> [Description of the task] Scan the listing below. Copy each line that contains "assainissement".

[Data shown]

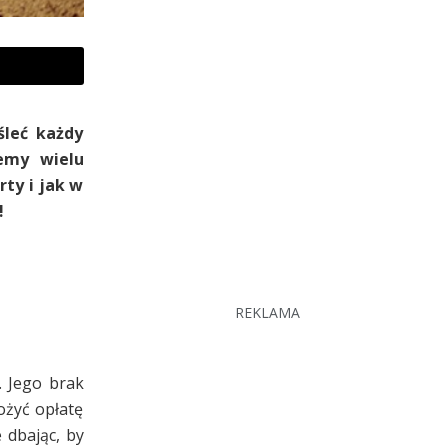
śleć każdy
iemy wielu
rty i jak w
!
REKLAMA
 Jego brak
ożyć opłatę
 dbając, by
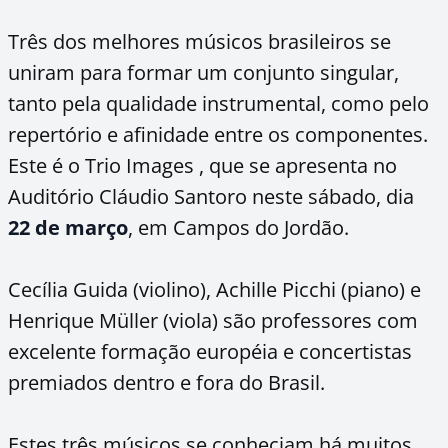
Três dos melhores músicos brasileiros se
uniram para formar um conjunto singular,
tanto pela qualidade instrumental, como pelo
repertório e afinidade entre os componentes.
Este é o Trio Images , que se apresenta no
Auditório Cláudio Santoro neste sábado, dia
22 de março
, em Campos do Jordão.
Cecília Guida (violino), Achille Picchi (piano) e
Henrique Müller (viola) são professores com
excelente formação européia e concertistas
premiados dentro e fora do Brasil.
Estes três músicos se conheciam há muitos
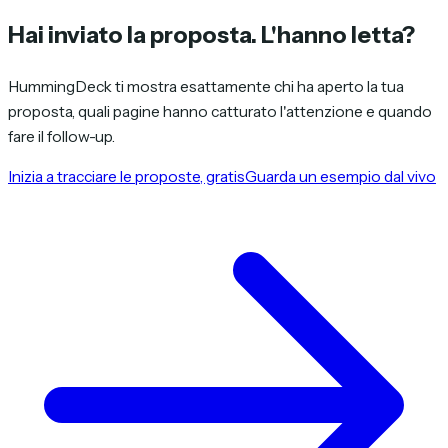
Hai inviato la proposta.
L'hanno letta?
HummingDeck ti mostra esattamente chi ha aperto la tua
proposta, quali pagine hanno catturato l'attenzione e quando
fare il follow-up.
Inizia a tracciare le proposte, gratis
Guarda un esempio dal vivo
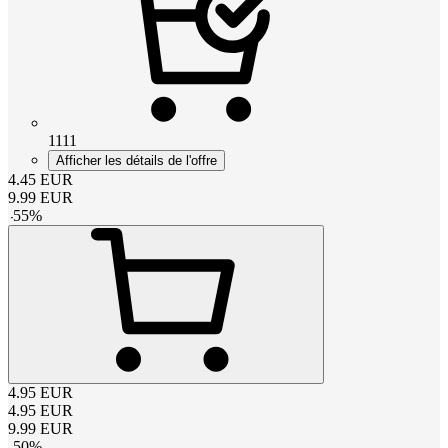
1111
Afficher les détails de l'offre
4.45
EUR
9.99
EUR
-
55
%
4.95
EUR
4.95
EUR
9.99
EUR
-
50
%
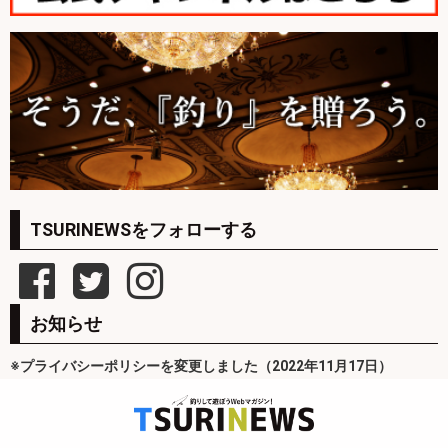
TSURINEWSをフォローする
お知らせ
※プライバシーポリシーを変更しました（2022年11月17日）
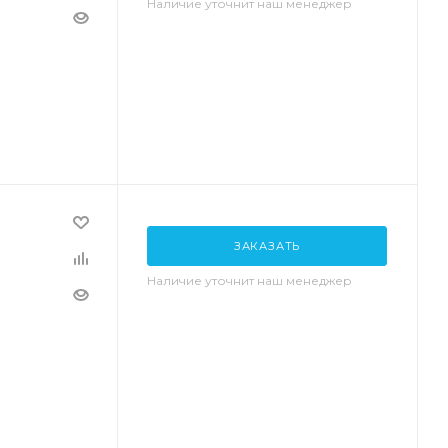
Наличие уточнит наш менеджер
ЗАКАЗАТЬ
Наличие уточнит наш менеджер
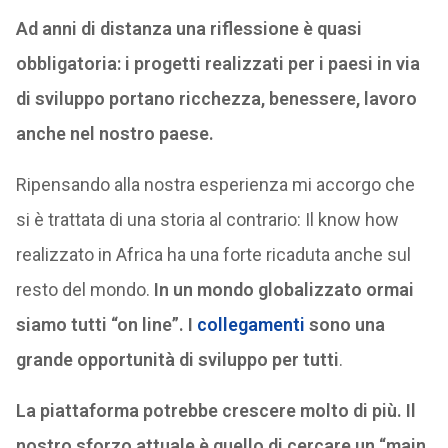
Ad anni di distanza una riflessione è quasi
obbligatoria: i progetti realizzati per i paesi in via
di sviluppo portano ricchezza, benessere, lavoro
anche nel nostro paese.
Ripensando alla nostra esperienza mi accorgo che
si è trattata di una storia al contrario: Il know how
realizzato in Africa ha una forte ricaduta anche sul
resto del mondo.
In un mondo globalizzato ormai
siamo tutti “on line”. I
collegamenti
sono una
grande opportunità di sviluppo per tutti
.
La piattaforma potrebbe crescere molto di più. Il
nostro sforzo attuale è quello di cercare un “main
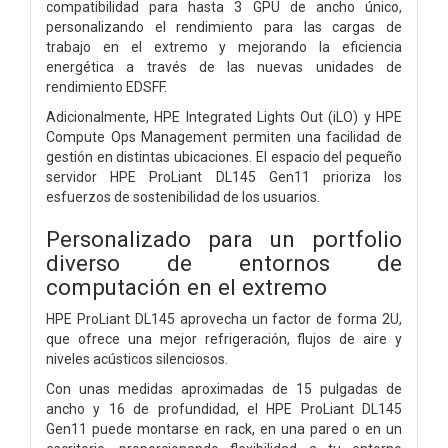
compatibilidad para hasta 3 GPU de ancho único,
personalizando el rendimiento para las cargas de
trabajo en el extremo y mejorando la eficiencia
energética a través de las nuevas unidades de
rendimiento EDSFF.
Adicionalmente, HPE Integrated Lights Out (iLO) y HPE
Compute Ops Management permiten una facilidad de
gestión en distintas ubicaciones. El espacio del pequeño
servidor HPE ProLiant DL145 Gen11 prioriza los
esfuerzos de sostenibilidad de los usuarios.
Personalizado para un portfolio
diverso de entornos de
computación en el extremo
HPE ProLiant DL145 aprovecha un factor de forma 2U,
que ofrece una mejor refrigeración, flujos de aire y
niveles acústicos silenciosos.
Con unas medidas aproximadas de 15 pulgadas de
ancho y 16 de profundidad, el HPE ProLiant DL145
Gen11 puede montarse en rack, en una pared o en un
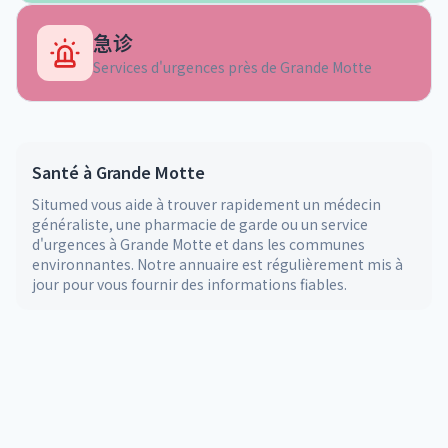
急诊
Services d'urgences près de
Grande Motte
Santé à
Grande Motte
Situmed vous aide à trouver rapidement un médecin
généraliste, une pharmacie de garde ou un service
d'urgences à
Grande Motte
et dans les communes
environnantes. Notre annuaire est régulièrement mis à
jour pour vous fournir des informations fiables.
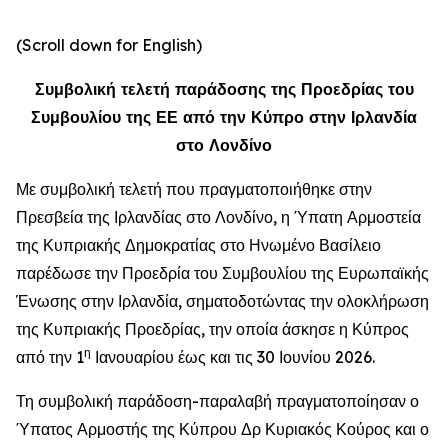
(Scroll down for English)
Συμβολική τελετή παράδοσης της Προεδρίας του
Συμβουλίου της ΕΕ από την Κύπρο στην Ιρλανδία
στο Λονδίνο
Με συμβολική τελετή που πραγματοποιήθηκε στην
Πρεσβεία της Ιρλανδίας στο Λονδίνο, η Ύπατη Αρμοστεία
της Κυπριακής Δημοκρατίας στο Ηνωμένο Βασίλειο
παρέδωσε την Προεδρία του Συμβουλίου της Ευρωπαϊκής
Ένωσης στην Ιρλανδία, σηματοδοτώντας την ολοκλήρωση
της Κυπριακής Προεδρίας, την οποία άσκησε η Κύπρος
η
από την 1
Ιανουαρίου έως και τις 30 Ιουνίου 2026.
Τη συμβολική παράδοση-παραλαβή πραγματοποίησαν ο
Ύπατος Αρμοστής της Κύπρου Δρ Κυριακός Κούρος και ο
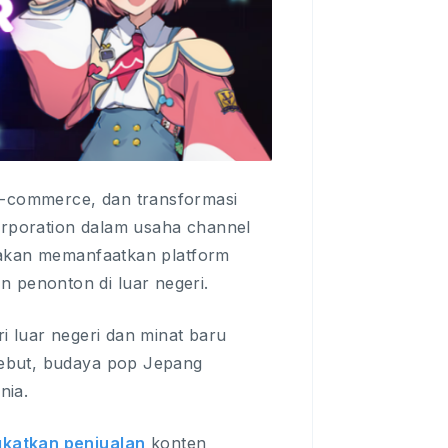
-commerce, dan transformasi
rporation dalam usaha channel
 akan memanfaatkan platform
penonton di luar negeri.
i luar negeri dan minat baru
sebut, budaya pop Jepang
nia.
gkatkan penjualan
konten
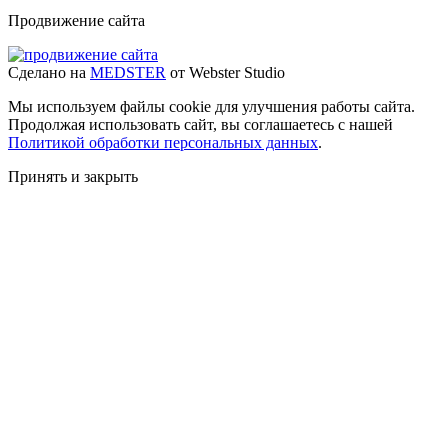
Продвижение сайта
Сделано на
MEDSTER
от Webster Studio
Мы используем файлы cookie для улучшения работы сайта.
Продолжая использовать сайт, вы соглашаетесь с нашей
Политикой обработки персональных данных
.
Принять и закрыть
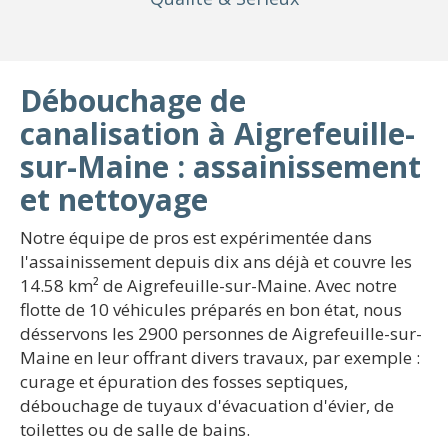
Débouchage de
canalisation à Aigrefeuille-
sur-Maine : assainissement
et nettoyage
Notre équipe de pros est expérimentée dans
l'assainissement depuis dix ans déjà et couvre les
14.58 km² de Aigrefeuille-sur-Maine. Avec notre
flotte de 10 véhicules préparés en bon état, nous
désservons les 2900 personnes de Aigrefeuille-sur-
Maine en leur offrant divers travaux, par exemple :
curage et épuration des fosses septiques,
débouchage de tuyaux d'évacuation d'évier, de
toilettes ou de salle de bains.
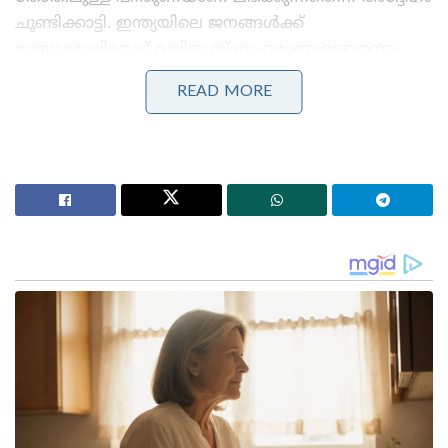
ചൂണ്ടിക്കാട്ടി. ഇന്ത്യയിലെ ജനങ്ങൾക്ക്
ഇസ്രായേലിനോട് വലിയ സ്നേഹമാണുള്ളതെന്നും,
തനിക്ക് ഇന്ത്യയിൽ നിന്നാണ് ഏറ്റവും കൂടുതൽ
READ MORE
ഫോളോവേഴ്സ് ഉള്ളതെന്നും നെതന്യാഹു പറഞ്ഞു.
Stories you may like
ഒറ്റുകാരെയും വഞ്ചകരെയും കാണാൻ സമയമുണ്ട്,
പ്രതിഷേധിക്കുന്ന ചെറുപ്പക്കാരെ കാണാൻ സമയമില്ല ;
പ്രധാനമന്ത്രിക്കെതിരെ ഉദ്ദവ് താക്കറെ
മെറ്റയുടെ അൽഗോരിതത്തിൽ മാറ്റം വരുത്താൻ
കേന്ദ്രസർക്കാർ നിർദ്ദേശം ; ഡീപ്‌ഫെയ്ക്കുകൾക്കും
വ്യാജ പ്രചാരണങ്ങൾക്കും തടയിടും
പ്രധാനമന്ത്രി നരേന്ദ്ര മോദിയുടെ നേതൃത്വത്തിൽ
പ്രതിരോധം, സാങ്കേതികവിദ്യ, വ്യാപാരം, കൃഷി
തുടങ്ങിയ വിവിധ മേഖലകളിൽ ഇരുരാജ്യങ്ങളും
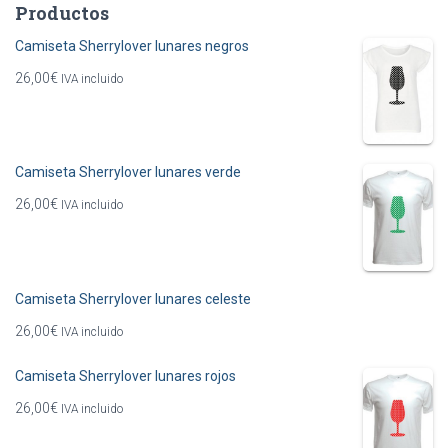
Productos
Camiseta Sherrylover lunares negros
26,00
€
IVA incluido
Camiseta Sherrylover lunares verde
26,00
€
IVA incluido
Camiseta Sherrylover lunares celeste
26,00
€
IVA incluido
Camiseta Sherrylover lunares rojos
26,00
€
IVA incluido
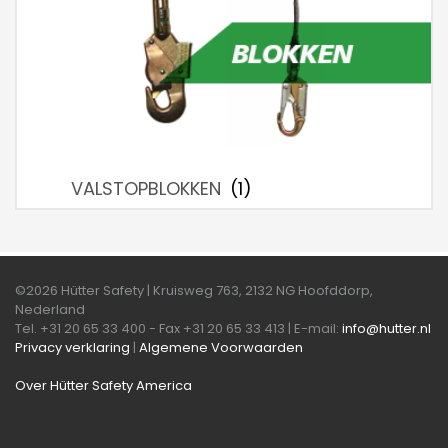
VALSTOPBLOKKEN
(1)
©2026 Hütter Safety | Kruisweg 763, 2132 NG Hoofddorp,
Nederland
Tel. +31 20 65 33 400 - Fax +31 20 65 33 413 | E-mail:
info@hutter.nl
Privacy verklaring
|
Algemene Voorwaarden
Over Hütter Safety America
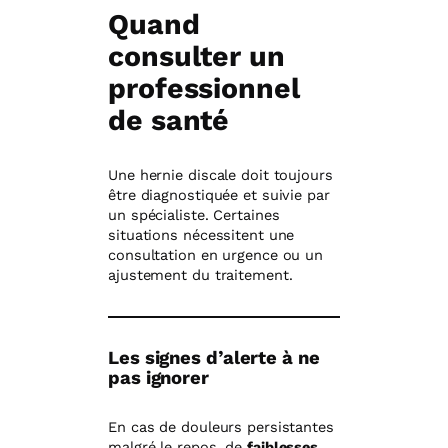
Quand
consulter un
professionnel
de santé
Une hernie discale doit toujours
être diagnostiquée et suivie par
un spécialiste. Certaines
situations nécessitent une
consultation en urgence ou un
ajustement du traitement.
Les signes d’alerte à ne
pas ignorer
En cas de douleurs persistantes
malgré le repos, de
faiblesses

[/Data shown]

> [Answer section]
sur-Maine : assainissement
l'assainissement depuis dix ans déjà et couvre les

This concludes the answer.